WHAT started off with two sick and rejected goats from the Agriculture ministry some three years ago has since developed is a thriving livestock farm.
Inoke Ravuvou (pictired left) now has 22 very healthy goats which he sells.
The Naikorokoro villager from Sigatoka Valley said he left the tourism industry to return to the farm.
"I used to work at the Mokusigas Island Resort but I left the job and came here to work on the farm that my father used to work on," he said.
Mr Ravuvou said he bought the two goats from the ministry for $120 each because they were sickly. The ministry wanted to get rid of them, he added.
In recent weeks, his son sold the goats at $300 each, Mr Ravuvou said.
"I took care of the two (goats) and we made a profit from their sale. Goat meat is a delicacy in these parts and people are prepared to pay the price," he said.
Mr Ravuvou said goat meat was sold at $3 a kg live weight and $10-$15 for dressed meat.

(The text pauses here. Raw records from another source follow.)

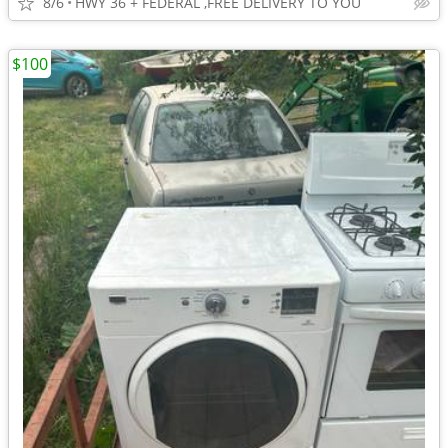
8/6
HWY 36 + FEDERAL ,FREE DELIVERY TO YOU
$100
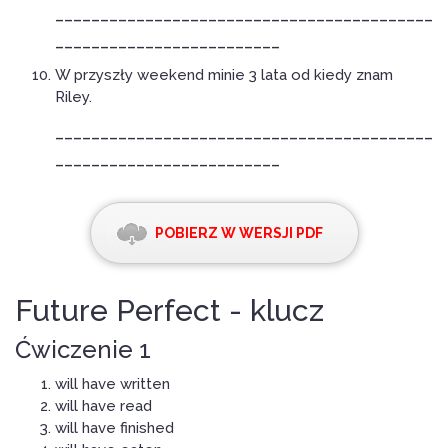
__________________________________________
_________________________
W przyszły weekend minie 3 lata od kiedy znam
Riley.
__________________________________________
_________________________
POBIERZ W WERSJI PDF
Future Perfect - klucz
Ćwiczenie 1
will have written
will have read
will have finished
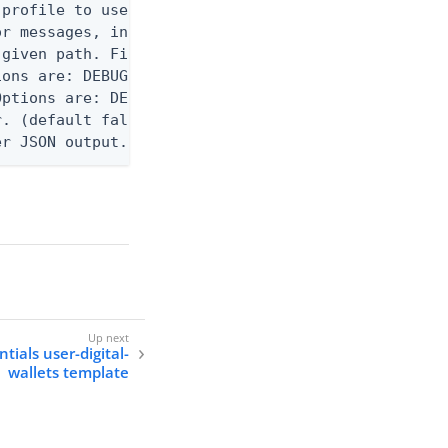
profile to use.

r messages, including stack traces and transaction
given path. File logging is disabled when not set.
ons are: DEBUG, INFO, WARN, ERROR. (default DEBUG)
ptions are: DEBUG, INFO, WARN, ERROR. (default WAR
. (default false)

er JSON output. Requires -O json, ndjson, ndjson-t
tials user-digital-
wallets template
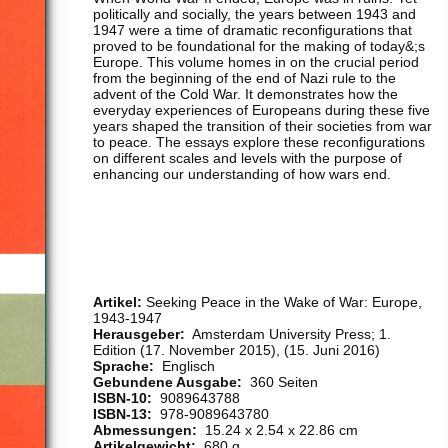
politically and socially, the years between 1943 and
1947 were a time of dramatic reconfigurations that
proved to be foundational for the making of today&;s
Europe. This volume homes in on the crucial period
from the beginning of the end of Nazi rule to the
advent of the Cold War. It demonstrates how the
everyday experiences of Europeans during these five
years shaped the transition of their societies from war
to peace. The essays explore these reconfigurations
on different scales and levels with the purpose of
enhancing our understanding of how wars end.
Artikel:
Seeking Peace in the Wake of War: Europe,
1943-1947
Herausgeber:
‎ Amsterdam University Press; 1.
Edition (17. November 2015), (15. Juni 2016)
Sprache:
‎ Englisch
Gebundene Ausgabe:
‎ 360 Seiten
ISBN-10:
‎ 9089643788
ISBN-13:
‎ 978-9089643780
Abmessungen:
‎ 15.24 x 2.54 x 22.86 cm
Artikelgewicht:
‎ 680 g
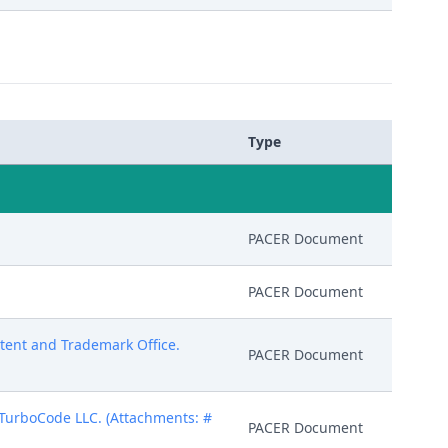
Type
PACER Document
PACER Document
atent and Trademark Office.
PACER Document
 TurboCode LLC. (Attachments: #
PACER Document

He said he was concerned at the safety of his livestock after some goats disappeared from his farm
"Now, I always keep them tied to a rope and I make sure they are tied when I bring them from the pasture," he said.

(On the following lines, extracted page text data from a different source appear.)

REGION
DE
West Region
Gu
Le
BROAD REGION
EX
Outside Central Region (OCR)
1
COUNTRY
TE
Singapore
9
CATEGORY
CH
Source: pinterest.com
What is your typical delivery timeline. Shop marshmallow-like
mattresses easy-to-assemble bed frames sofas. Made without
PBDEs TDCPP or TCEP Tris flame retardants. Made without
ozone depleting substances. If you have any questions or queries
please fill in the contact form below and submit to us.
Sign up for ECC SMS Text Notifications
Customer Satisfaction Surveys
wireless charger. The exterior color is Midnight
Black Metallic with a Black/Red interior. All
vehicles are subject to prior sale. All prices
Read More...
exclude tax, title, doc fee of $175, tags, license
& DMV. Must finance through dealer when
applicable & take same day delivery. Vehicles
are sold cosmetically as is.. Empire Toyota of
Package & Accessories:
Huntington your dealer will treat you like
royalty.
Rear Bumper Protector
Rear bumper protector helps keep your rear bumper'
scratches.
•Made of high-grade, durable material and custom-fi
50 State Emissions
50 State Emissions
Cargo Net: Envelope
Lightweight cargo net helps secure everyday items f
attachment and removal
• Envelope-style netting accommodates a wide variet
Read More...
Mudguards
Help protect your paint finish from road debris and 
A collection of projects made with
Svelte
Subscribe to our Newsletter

Mr Ravuvou said he wanted to erect a fence around his property for the safety of the goats but his expenses were prohibititive.

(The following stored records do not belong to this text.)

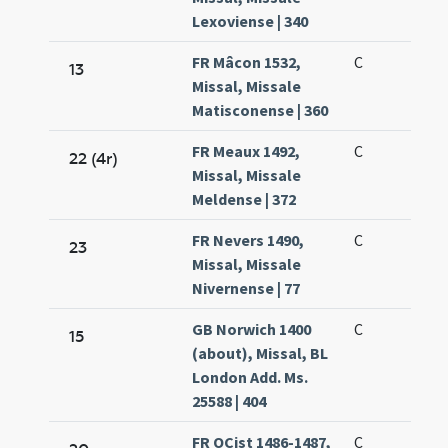
Lexoviense | 340
FR Mâcon 1532,
C
13
Missal, Missale
Matisconense | 360
FR Meaux 1492,
C
22 (4r)
Missal, Missale
Meldense | 372
FR Nevers 1490,
C
23
Missal, Missale
Nivernense | 77
GB Norwich 1400
C
15
(about), Missal, BL
London Add. Ms.
25588 | 404
FR OCist 1486-1487,
C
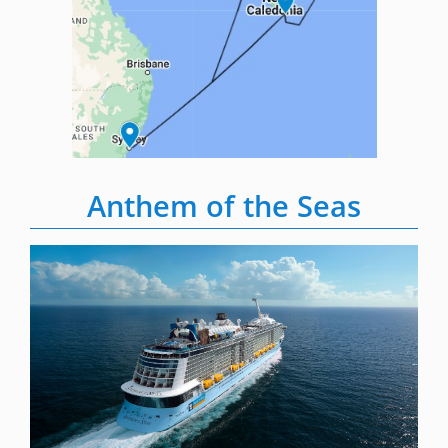
Anthem of the Seas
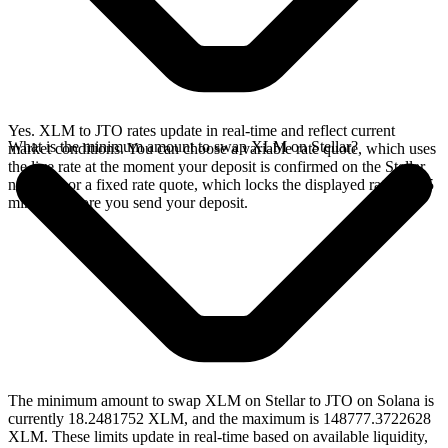
Yes. XLM to JTO rates update in real-time and reflect current
What is the minimum amount to swap XLM on Stellar?
market conditions. You can choose a variable rate quote, which uses
the live rate at the moment your deposit is confirmed on the Stellar
network, or a fixed rate quote, which locks the displayed rate for 15
minutes before you send your deposit.
The minimum amount to swap XLM on Stellar to JTO on Solana is
currently 18.2481752 XLM, and the maximum is 148777.3722628
XLM. These limits update in real-time based on available liquidity,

"Goat fencing costs about $215 for a 50metre length and it is hard for small scale farmers like me to afford that.
"I had requested help from the Ministry of Agriculture but there has not been any response from them.
"I am not the kind of person to sit and wait for someone to decide to help me, and so I think I will try to buy the fencing material bit by bit,' he said.
The career change from tourism to agriculture was owed to the fact that he grew weary from depending on his weekly pay packet in the tourism sector.
"I do not want to be so reliant on the money I get from working for someone else, so I do my own farming now.
"Here I am my own boss and I can work how I want to and I do not have to wait for someone else to pay me," he said.
Mr Ravuvou intends to branch out to cash crops like pawpaws, tomatoes and long beans.
cucumber and other cash crops on his farm to supplement his income from the goats.
"People buy goats once in a while but they will always buy vegetables," he explained.